Upadacitinib (RINVOQ) plus topical corticosteroids may be an effective treatment for atopic dermatitis.
The news comes following the results of AD Up, the third pivotal phase 3 study of the drug, which met the co-primary and all secondary endpoints. Namely, those who used upadacitinib plus topical corticosteroids achieved at least a 75% improvement in the Eczema Area Severity Index (EASI 75) from baseline and a validated Investigator’s Global Assessment for Atopic Dermatitis (vIGA-AD) score of 0/1 (clear or almost clear) at week 16.
A team of investigators from AbbVie found significantly more patients who received either a 15 mg or 30 mg dose of upadacitinib plus topical corticosteroids demonstrated improvement in skin clearance compared to placebo plus topical corticosteroids at week 16. Of those who received 15 mg or 30 mg of upadacitinib plus the topical corticosteroids 65% and 77%, respectively, achieved EASI 75, while only 26% of patients who received placebo plus topical corticosteroid achieved such a feat (P <.001).
Among patients treated with upadacitinib 15 mg or 30 mg plus topical corticosteroids, 40% and 59%, respectively, achieved vIGA-AD 0/1, compared to 11% of patients receiving placebo plus topical corticosteroids (P <.001).

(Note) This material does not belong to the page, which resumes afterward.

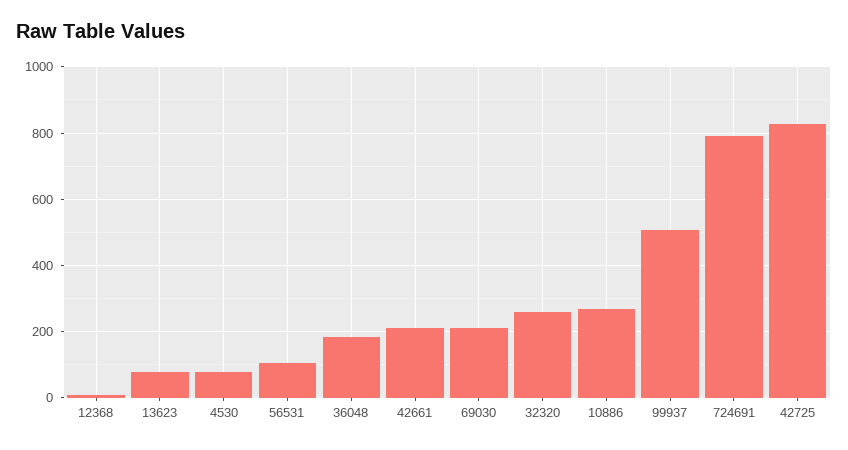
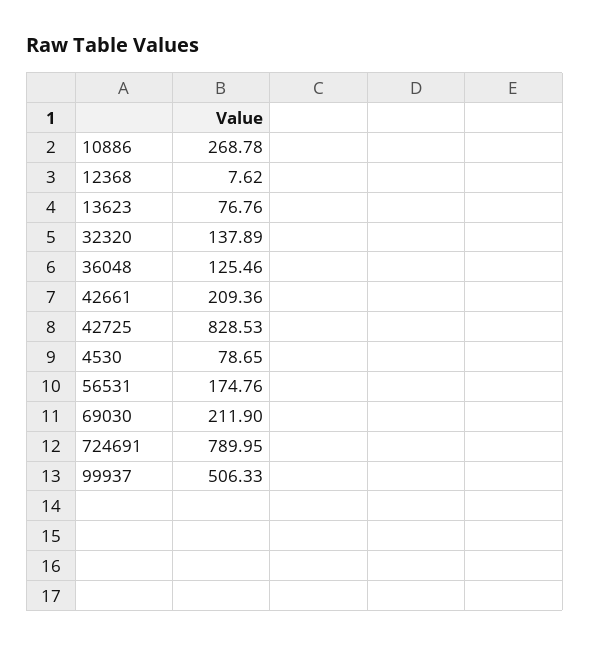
56531: 100 -> 174.76
36048: 180 -> 125.46
32320: 260 -> 137.89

“Many of the current treatment options rely on patients to self-manage their condition, often with multiple applications of topicals,” Kristian Reich, MD, principal investigator, said in a statement. “Patients could benefit from more therapeutic options that can help control symptoms without the constant need for concomitant topicals, as they strive for relief from this life-long, chronic disease.”

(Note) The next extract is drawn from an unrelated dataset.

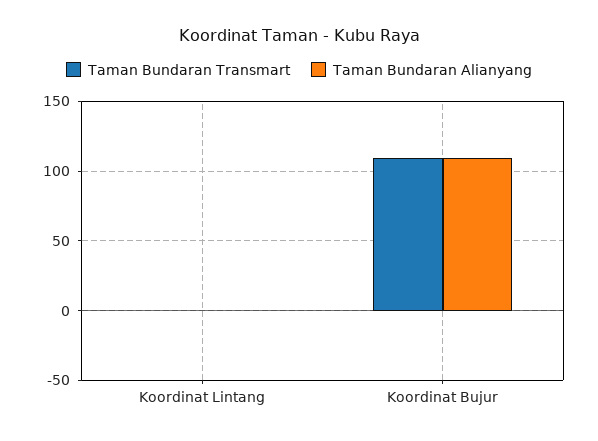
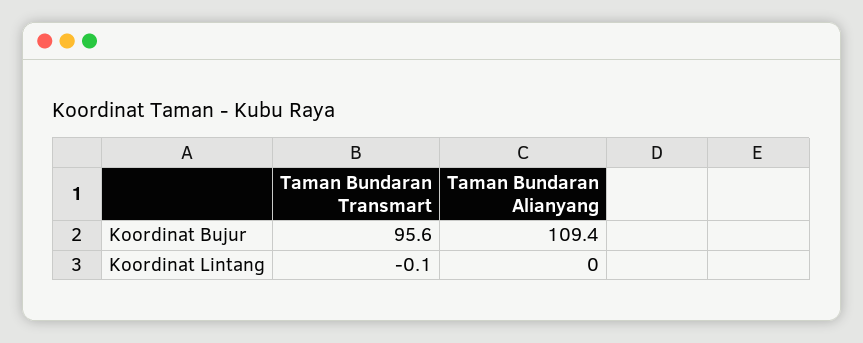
Taman Bundaran Transmart, Koordinat Bujur: 110 -> 95.6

Further findings of AD Up emphasize patients treated with upadacitinib plus topical corticosteroids experienced a clinically meaningful reduction in itch, defined as improvement in Worst Pruritus Numerical Rating Scale of at least 4, compared to patients treated with placebo plus topical corticosteroids. In fact, at week 16, 52% of patients in the 15 mg upadacitinib group, and 64% of those in the 30 mg group plus topical corticosteroids achieved the endpoint compared to 15% of patients who received placebo plus topical corticosteroids (P <.001).

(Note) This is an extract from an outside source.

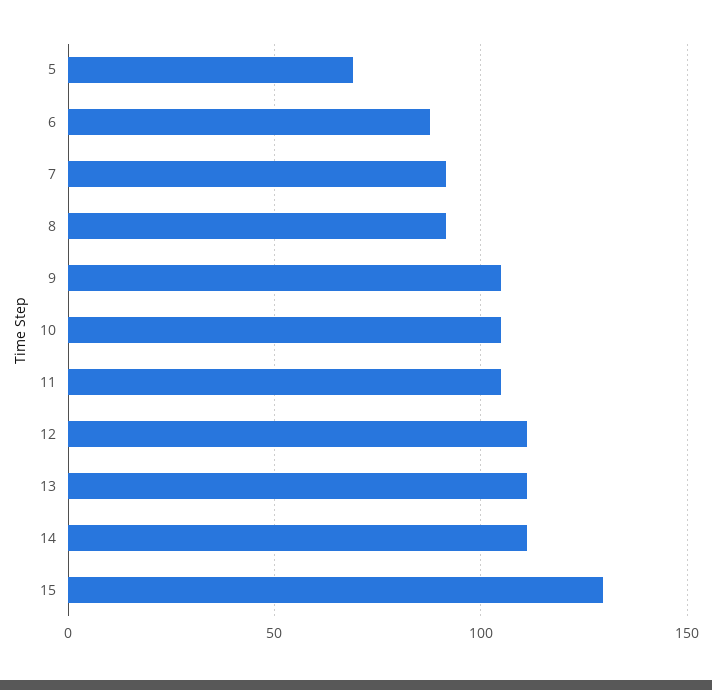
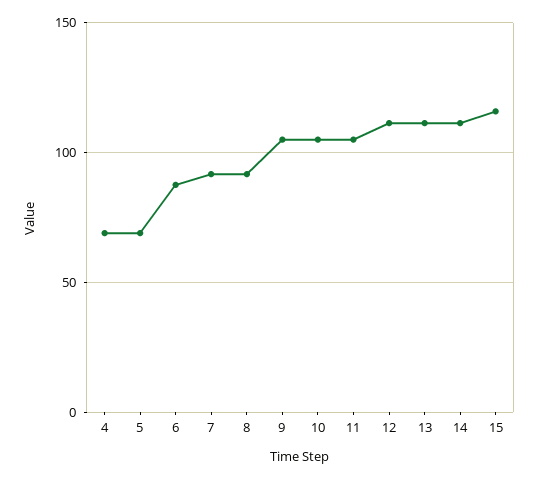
15: 130 -> 115
4: none -> 70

In an additional analysis, treated with either dose of upadacitinib resulted in a higher mean number of topical corticosteroid-free days up to week 16 versus placebo. A topical corticosteroid-free day was defined by a response of EASI 75 or greater without the use of a topical corticosteroid. Those treated with upadacitinib 15 mg or 30 mg had a mean of 34 and 47 topical corticosteroid-free days while maintaining EASI 75 compared with a mean of 8 days for the placebo group (nominal P <.001).
There were no new safety risks observed during the 16-week placebo-controlled period. Only 2.3% of patients in the 15 mg group and 1.3% of the 30 mg groups experienced serious adverse events compared to 3% of those in the placebo group. The most common adverse events for the upadacitinib patients were nasopharyngitis, acne, and upper respiratory tract infection.
“These data build on the positive results from our previous studies in atopic dermatitis, now with additional perspective on the efficacy of (upadacitinib) used with a mainstay treatment for people living with the disease—topical steroids,” Tom Hudson, MD, senior vice president of R&D and chief scientific officer of AbbVie, said.